-- What this task involves --
Report every line below that has the string "input" in it.

-- Data provided --
--

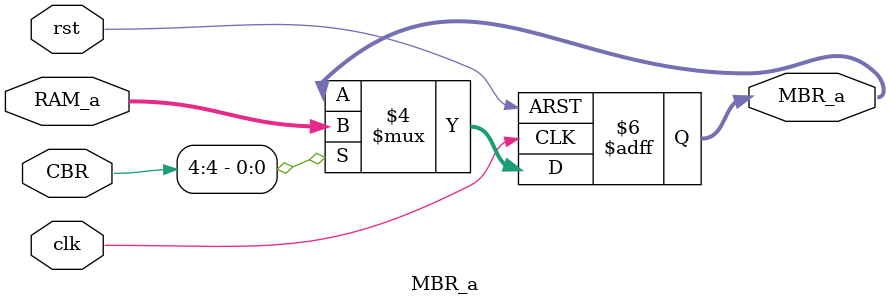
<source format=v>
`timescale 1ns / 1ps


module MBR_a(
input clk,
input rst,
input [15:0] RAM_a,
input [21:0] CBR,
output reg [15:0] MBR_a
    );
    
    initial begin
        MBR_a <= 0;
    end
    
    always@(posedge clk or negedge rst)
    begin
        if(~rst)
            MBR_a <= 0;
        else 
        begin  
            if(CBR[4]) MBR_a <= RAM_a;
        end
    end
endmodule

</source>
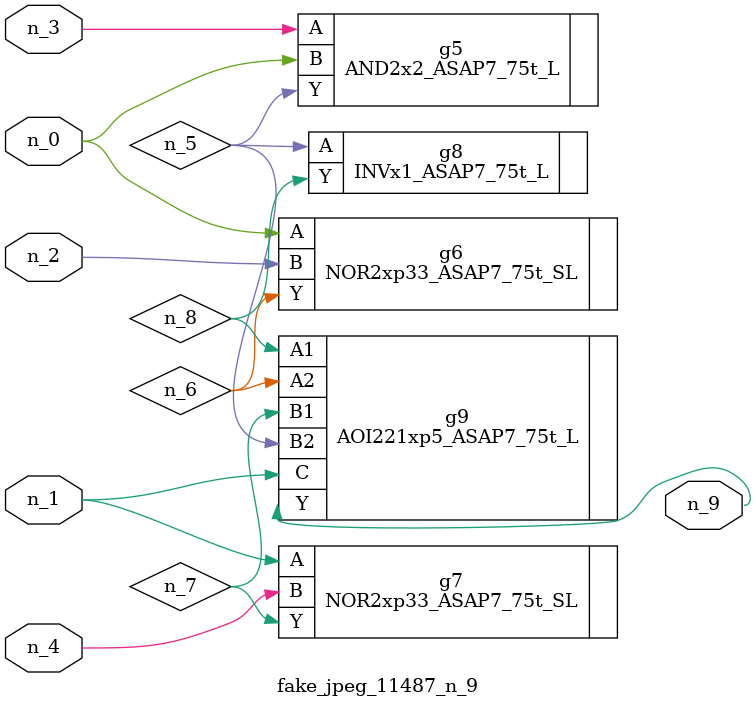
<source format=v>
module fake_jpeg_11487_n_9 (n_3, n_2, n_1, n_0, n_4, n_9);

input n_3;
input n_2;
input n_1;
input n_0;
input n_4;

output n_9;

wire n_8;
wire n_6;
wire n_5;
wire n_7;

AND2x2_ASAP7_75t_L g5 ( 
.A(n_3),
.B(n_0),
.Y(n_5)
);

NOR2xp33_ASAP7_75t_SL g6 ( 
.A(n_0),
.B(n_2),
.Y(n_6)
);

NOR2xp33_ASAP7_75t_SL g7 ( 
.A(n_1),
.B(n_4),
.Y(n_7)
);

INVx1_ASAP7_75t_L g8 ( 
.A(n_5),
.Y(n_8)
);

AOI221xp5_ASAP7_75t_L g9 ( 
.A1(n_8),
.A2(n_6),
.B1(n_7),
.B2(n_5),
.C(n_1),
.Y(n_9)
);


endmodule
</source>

--

-- Solution --
input clk,
input rst,
input [15:0] RAM_a,
input [21:0] CBR,
input n_3;
input n_2;
input n_1;
input n_0;
input n_4;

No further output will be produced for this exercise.